How do you cope with a death in this time of Covid-19?
This is the first of a very painful type of story to have to share, and i am so grateful to Carolyn Blunden for being gracious enough to invite us into her story…
My dad died last week, 09 January 2021 from Covid!
When I looked at his last blood test results, his particulars were cited as 76, white, male but my dad was so much more:
- he had 3 kids and 5 grandchildren (he was the best Oupa ever)
- he was spunky, he was in a new love relationship that he hadn’t shared with us but we knew – he was attached to his cellphone like a teenager
- he loved Liverpool, in fact any sport
- he could fix anything
- he loved to sit on the beach and burn till he was cherry brown
- he was the treasurer of the Harley Biker Club # Vintage Brotherhood. On the 10 December he had paid his fees for their next trip to Namibia in March 2021
I am 50, we lost my mother when she was 50 and we always thought that my dad was made of steel and would be around forever – so did he.

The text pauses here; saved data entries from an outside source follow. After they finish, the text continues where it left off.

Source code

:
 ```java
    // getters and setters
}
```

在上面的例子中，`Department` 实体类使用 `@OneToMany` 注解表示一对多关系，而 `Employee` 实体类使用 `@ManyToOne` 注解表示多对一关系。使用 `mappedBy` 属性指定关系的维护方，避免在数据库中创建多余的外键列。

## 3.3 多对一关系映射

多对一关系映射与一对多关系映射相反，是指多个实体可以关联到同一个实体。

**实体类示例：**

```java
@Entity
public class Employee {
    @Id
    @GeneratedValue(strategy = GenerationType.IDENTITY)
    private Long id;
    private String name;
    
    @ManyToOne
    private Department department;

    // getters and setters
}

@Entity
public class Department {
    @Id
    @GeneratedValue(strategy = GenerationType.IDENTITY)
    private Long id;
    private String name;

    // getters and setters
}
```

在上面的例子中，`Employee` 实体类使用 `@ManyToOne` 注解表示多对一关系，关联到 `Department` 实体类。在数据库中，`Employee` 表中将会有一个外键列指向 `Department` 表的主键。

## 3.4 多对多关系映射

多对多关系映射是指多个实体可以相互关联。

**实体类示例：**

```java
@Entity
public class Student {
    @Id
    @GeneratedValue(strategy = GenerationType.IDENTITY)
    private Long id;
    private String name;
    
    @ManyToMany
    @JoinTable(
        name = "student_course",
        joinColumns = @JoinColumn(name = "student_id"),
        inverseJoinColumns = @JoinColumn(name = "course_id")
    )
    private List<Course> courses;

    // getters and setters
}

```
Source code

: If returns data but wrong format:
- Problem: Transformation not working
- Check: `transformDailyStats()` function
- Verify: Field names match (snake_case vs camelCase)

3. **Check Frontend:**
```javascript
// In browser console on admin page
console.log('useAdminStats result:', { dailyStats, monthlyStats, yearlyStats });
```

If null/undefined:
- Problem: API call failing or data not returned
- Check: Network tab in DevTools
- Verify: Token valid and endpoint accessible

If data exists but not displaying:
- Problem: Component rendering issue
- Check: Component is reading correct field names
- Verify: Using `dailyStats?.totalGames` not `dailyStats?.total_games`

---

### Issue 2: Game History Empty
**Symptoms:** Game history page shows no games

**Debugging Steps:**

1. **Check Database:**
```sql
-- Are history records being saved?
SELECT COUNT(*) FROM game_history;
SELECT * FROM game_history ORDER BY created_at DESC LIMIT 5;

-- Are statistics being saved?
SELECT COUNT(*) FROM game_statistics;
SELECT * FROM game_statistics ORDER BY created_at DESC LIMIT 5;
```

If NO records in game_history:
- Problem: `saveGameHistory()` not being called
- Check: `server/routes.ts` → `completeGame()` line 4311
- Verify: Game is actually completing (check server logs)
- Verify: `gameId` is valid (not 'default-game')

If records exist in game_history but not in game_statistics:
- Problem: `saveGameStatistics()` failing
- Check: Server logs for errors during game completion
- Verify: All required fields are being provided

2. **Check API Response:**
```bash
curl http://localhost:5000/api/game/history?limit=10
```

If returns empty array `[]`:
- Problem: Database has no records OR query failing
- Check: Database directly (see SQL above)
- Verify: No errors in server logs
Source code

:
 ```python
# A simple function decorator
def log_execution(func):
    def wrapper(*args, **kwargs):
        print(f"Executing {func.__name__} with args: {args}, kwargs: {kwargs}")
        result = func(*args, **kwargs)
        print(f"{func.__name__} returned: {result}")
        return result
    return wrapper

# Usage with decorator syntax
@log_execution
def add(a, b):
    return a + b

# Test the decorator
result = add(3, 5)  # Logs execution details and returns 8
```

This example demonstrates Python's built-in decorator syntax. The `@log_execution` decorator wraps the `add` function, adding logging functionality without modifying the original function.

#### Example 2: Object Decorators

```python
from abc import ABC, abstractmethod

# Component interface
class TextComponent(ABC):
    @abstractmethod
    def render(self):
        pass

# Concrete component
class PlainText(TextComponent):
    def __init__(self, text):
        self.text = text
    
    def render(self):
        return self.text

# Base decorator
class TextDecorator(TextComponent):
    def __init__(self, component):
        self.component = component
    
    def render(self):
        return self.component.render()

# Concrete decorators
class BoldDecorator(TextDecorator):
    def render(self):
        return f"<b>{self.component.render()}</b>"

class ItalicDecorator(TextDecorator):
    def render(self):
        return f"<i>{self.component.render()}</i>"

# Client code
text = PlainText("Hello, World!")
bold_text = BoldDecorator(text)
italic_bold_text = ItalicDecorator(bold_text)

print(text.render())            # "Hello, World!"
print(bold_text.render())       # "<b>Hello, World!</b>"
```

He found the first lockdown difficult so as soon as the levels lifted he took the first chance he could to hit the roads with his fellow bikers. On one of these trips, my dad sat next to a friend who later tested positive and my dad went for a test and was confirmed Covid positive on 20 October2020. He was a bit anxious but pretty blasé; we took him all the right things… ginger, zinc, corenza, vitamin A, C and D. My dad sailed through – he had no symptoms and had said he was just bored to stay at home. What a haunting statement. My dad took his longevity seriously so went to his doctor after and was checked out and given the thumbs up.
For all of us 2020 had been tough – we looked forward to the annual pilgrimage to the South Coast. We always go with my dad to Pennington and we like it because nothing happens and I had been very verbal that not even Covid goes to Pennington. My immediate family got sick on around about the 28 December, my dad was fine and we were all very positive that as he had had it so recently that he would be immune. He scoffed at the idea of moving elsewhere as felt it was unnecessary and he needed to do the driving.
On the 01 January my father started to get sick. We thought it was a cold – after all he was immune and had been sitting under the aircon in his wet costume. We treated him as Covid though and religiously used the oxymeter and thermometer and no measures were initially worrying.
We took him to the doctor on the 04 January and as a precaution he was given antibiotics and cortisone. He was also tested at this point and confirmed Covid on 05 January. He seemed to be getting better. What was concerning for me is that he seemed to be sicker when he woke up, so he would be watching some really bad reality tv with us at night, he would eat little bits and be able to drink his tea, he would be engaging but in the mornings he would be back to square one. Again, with no fundamental change in oxygen or temperature – my magic number that I was told was to make sure he doesn’t go below 85.
On the Friday morning, 08 January we rushed my dad to hospital – he waited two hours not to wake us up but was feeling really bad – he insisted that he didn’t need to go by ambulance and I could see his oxygen improve immediately as soon as they hooked him up to the tank in the Trauma unit. That night I was buoyant – the ICU had said my dad was OK at 10pm; he was in the best place and yay we were going to make it.
My dearest dad died in the early morning of the 09 January in ICU.
This is all brand new for me and I don’t want to define what stage I am in or be advised on what I need to do.
I just want to be left alone and to be.
We didn’t see this one coming and when I spoke to the doctor after because I needed a reason – like who did what and maybe he didn’t try hard enough or maybe if I had taken him the day before or his first test was not correct… – I have realised that this thing is just so complicated. The body is so integrated and my focus was on oxygen and temp, and doing the best we could but we were outplayed.
It happened to US and nobody chooses this journey or this indescribable pain – please catch a wake-up and do the right thing!
= = = = = = = = = =
Sho, Carolyn, thank you so much for sharing a glimpse of your story with us and giving us a picture of who your dad was. i do hope that the writing of the words provided some sort of positive outlet for you. And i do hope you get given the space you need and have asked for and that there will be much time to share memories and stories of your dad who seems like such a huge character in the way you have described him.
Let me echo Carolyn Blunden’s final words: “Please catch a wake-up and do the right thing!” If somehow you have managed to make it this far without losing someone personally then make sure you do everything you can to keep it that way. There will be a day when Covid-19 doesn’t have such an extreme presence in our lives, but until that day comes we must all do everything within our power to keep the spread and consequences down.